▸ **EXERCISE BRIEF**
Copy each line of the following material that has the string "Metres".

+---+

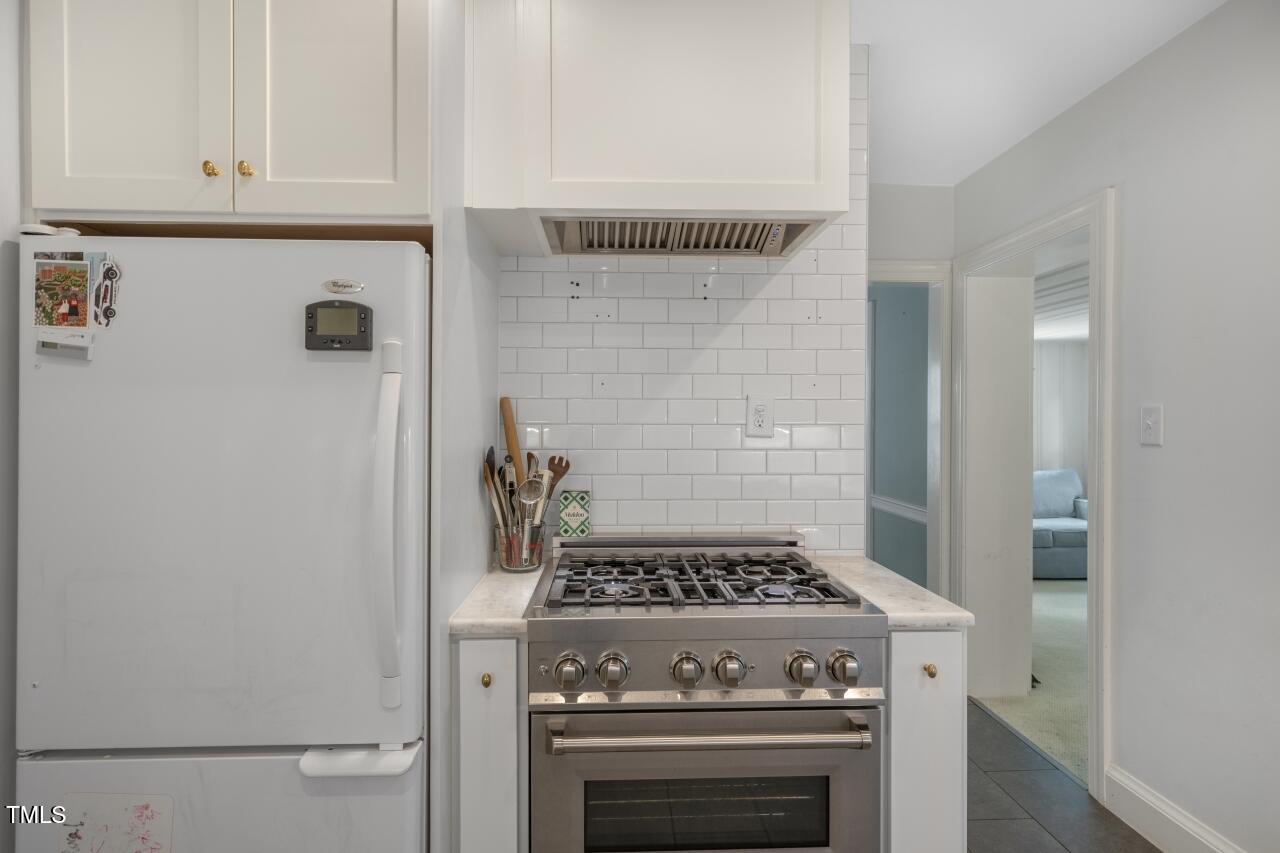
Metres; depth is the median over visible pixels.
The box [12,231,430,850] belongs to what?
refrigerator
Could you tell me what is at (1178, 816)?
baseboard
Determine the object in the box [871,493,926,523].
chair rail
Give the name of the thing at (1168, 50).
right wall
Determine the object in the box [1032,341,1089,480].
far room wall
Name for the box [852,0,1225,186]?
ceiling
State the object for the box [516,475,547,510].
strainer
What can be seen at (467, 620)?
countertop
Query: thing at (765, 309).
tiled wall
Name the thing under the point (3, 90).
left wall
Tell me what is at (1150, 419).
light switch
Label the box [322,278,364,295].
brand logo
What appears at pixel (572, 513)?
salt box
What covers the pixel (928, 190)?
hallway end wall
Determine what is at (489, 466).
wooden spoon
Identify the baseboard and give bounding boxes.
[1103,764,1248,852]
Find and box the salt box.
[557,490,591,538]
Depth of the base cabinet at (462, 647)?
1.43 m
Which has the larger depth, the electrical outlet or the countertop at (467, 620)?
the electrical outlet
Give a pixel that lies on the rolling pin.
(507, 428)
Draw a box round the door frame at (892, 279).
[868,262,951,597]
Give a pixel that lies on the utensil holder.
(507, 563)
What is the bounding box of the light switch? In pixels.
[1139,404,1162,446]
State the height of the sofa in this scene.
0.898 m
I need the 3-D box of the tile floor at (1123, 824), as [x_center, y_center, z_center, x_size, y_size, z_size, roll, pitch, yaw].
[0.202,1.342,1.168,3.458,0.056,5.702,0,0,-2]
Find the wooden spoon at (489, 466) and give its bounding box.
[484,447,509,530]
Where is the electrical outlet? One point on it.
(760, 419)
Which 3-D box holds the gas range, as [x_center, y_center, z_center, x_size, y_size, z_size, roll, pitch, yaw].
[0.134,0.808,1.692,0.750,0.996,0.724,0,0,-2]
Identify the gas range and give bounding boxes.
[525,534,883,852]
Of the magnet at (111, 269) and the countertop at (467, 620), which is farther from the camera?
the countertop at (467, 620)
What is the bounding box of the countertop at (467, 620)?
[447,565,546,636]
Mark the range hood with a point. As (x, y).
(707, 244)
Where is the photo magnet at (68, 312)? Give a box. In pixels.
[32,255,93,333]
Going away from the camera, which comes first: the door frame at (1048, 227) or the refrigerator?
the refrigerator
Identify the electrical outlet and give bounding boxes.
[745,394,773,437]
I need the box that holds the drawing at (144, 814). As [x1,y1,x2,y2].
[57,793,176,852]
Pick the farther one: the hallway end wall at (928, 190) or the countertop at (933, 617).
the hallway end wall at (928, 190)
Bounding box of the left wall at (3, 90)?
[0,0,24,850]
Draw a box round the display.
[303,301,372,351]
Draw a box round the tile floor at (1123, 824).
[965,694,1163,852]
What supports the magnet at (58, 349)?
attached to the refrigerator
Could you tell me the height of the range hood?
0.072 m
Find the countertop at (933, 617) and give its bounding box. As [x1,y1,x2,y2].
[811,555,974,629]
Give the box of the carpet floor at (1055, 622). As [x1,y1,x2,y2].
[970,576,1086,785]
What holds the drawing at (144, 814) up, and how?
attached to the refrigerator
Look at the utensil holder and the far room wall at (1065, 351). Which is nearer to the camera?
the utensil holder
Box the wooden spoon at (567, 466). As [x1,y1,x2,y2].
[536,455,570,525]
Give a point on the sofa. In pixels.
(1065, 553)
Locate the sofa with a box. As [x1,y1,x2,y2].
[1032,467,1088,578]
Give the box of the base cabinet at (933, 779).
[885,627,965,852]
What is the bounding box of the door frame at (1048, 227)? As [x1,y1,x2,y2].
[948,185,1115,806]
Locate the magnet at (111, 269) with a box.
[93,255,121,327]
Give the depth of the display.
1.31 m
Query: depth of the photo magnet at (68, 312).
1.32 m
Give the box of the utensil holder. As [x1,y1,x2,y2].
[493,517,545,572]
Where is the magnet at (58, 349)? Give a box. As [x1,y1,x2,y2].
[35,333,92,358]
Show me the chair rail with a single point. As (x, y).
(895, 506)
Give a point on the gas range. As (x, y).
(817, 617)
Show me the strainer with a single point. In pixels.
(529, 483)
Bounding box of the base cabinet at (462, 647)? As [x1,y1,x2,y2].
[450,632,526,852]
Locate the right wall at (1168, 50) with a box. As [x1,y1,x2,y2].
[947,0,1279,852]
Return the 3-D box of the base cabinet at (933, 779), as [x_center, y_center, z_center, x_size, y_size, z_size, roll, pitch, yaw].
[0.615,0.874,1.777,0.203,0.895,0.636,0,0,-2]
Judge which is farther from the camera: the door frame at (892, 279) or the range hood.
the door frame at (892, 279)
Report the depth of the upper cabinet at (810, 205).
1.67 m
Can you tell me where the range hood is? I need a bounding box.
[537,215,826,257]
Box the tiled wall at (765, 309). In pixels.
[498,46,868,553]
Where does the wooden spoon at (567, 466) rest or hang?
in the utensil holder
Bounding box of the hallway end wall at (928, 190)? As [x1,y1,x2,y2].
[867,183,954,584]
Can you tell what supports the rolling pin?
in the utensil holder
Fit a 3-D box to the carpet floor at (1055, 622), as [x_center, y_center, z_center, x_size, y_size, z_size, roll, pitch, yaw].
[3.835,1.343,3.596,4.602,0.059,6.538,0,0,-2]
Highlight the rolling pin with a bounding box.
[499,396,525,483]
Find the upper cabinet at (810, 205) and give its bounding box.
[466,0,848,253]

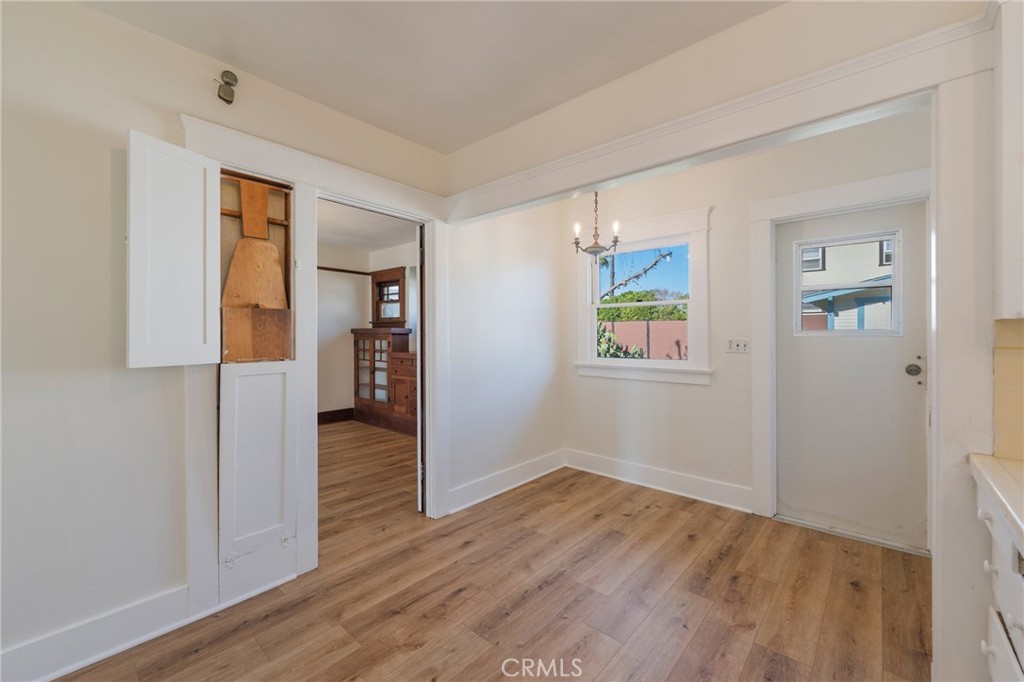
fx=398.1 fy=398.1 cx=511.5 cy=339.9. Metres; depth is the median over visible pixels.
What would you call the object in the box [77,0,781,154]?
ceiling
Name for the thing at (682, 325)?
fence
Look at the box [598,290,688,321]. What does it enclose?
hedge
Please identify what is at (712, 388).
back wall
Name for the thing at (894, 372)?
exterior door
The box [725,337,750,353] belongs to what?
light switch
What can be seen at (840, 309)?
neighboring house
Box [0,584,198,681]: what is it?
baseboard
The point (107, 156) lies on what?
left wall
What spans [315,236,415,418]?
far room wall
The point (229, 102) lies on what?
doorbell chime
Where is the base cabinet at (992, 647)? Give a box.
[975,476,1023,681]
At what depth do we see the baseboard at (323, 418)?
5.98 m
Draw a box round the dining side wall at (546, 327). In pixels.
[445,199,564,511]
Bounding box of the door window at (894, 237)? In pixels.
[795,230,901,335]
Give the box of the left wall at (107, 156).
[1,1,460,678]
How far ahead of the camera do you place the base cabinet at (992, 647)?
1.02 m
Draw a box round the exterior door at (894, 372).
[773,201,926,550]
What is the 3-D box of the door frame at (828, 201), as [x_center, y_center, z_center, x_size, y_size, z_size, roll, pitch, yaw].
[2.143,0.145,2.559,1.013,2.207,0.161,0,0,41]
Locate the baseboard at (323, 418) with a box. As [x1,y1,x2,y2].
[317,407,353,424]
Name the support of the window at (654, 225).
in the back wall at (712, 388)
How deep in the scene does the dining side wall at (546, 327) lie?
3.32 m
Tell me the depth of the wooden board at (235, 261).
1.99 m
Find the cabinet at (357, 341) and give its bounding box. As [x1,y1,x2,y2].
[351,328,413,435]
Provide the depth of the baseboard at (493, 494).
3.25 m
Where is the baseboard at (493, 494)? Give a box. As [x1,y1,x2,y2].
[446,449,565,514]
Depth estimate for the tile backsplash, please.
1.23 m
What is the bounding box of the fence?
[599,319,686,361]
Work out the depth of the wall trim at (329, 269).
5.89 m
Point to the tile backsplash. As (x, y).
(1018, 362)
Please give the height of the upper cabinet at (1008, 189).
1.006 m
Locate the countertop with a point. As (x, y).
(1008, 508)
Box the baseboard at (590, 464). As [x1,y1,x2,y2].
[563,448,751,512]
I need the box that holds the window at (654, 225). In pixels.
[573,205,712,384]
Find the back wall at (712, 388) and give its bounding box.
[559,104,930,542]
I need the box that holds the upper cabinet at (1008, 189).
[992,0,1023,319]
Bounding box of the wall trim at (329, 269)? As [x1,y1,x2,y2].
[317,266,372,275]
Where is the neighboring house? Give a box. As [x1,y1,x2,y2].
[799,238,895,332]
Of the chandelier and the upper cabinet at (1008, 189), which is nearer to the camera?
the upper cabinet at (1008, 189)
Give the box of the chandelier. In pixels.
[571,192,621,257]
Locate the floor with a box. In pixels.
[61,425,932,681]
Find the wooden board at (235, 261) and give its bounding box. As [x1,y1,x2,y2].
[222,235,287,308]
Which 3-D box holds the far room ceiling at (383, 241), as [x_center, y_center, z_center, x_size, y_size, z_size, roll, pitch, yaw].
[-1.964,-1.415,4.248,3.628,0.105,3.307,0,0,41]
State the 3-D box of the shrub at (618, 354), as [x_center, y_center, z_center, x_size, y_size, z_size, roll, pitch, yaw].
[1.723,0.446,7.506,1.600,1.578,1.240,0,0,41]
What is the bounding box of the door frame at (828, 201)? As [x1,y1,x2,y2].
[750,168,930,544]
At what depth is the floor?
1.92 m
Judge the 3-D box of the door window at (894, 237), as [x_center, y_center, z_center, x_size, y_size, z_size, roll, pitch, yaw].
[2.165,-0.345,2.602,0.584,0.691,0.099,0,0,41]
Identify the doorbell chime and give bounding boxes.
[216,70,238,104]
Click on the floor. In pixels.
(475, 555)
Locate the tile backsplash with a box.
[993,316,1023,460]
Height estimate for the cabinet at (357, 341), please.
1.368 m
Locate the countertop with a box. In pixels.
[966,452,1023,550]
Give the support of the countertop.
on the base cabinet at (992, 647)
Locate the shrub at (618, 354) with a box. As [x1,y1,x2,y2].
[596,324,644,358]
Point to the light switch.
(740, 348)
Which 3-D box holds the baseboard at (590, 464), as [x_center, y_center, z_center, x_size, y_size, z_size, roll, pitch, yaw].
[1.126,1.156,3.389,1.641,0.159,0.020,0,0,41]
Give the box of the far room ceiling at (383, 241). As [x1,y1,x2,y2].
[317,199,418,254]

+---+

▸ **RESPONSE AREA**
Metres; depth is the median over visible pixels.
fx=398.1 fy=398.1 cx=511.5 cy=339.9. Metres; depth is the median over visible pixels.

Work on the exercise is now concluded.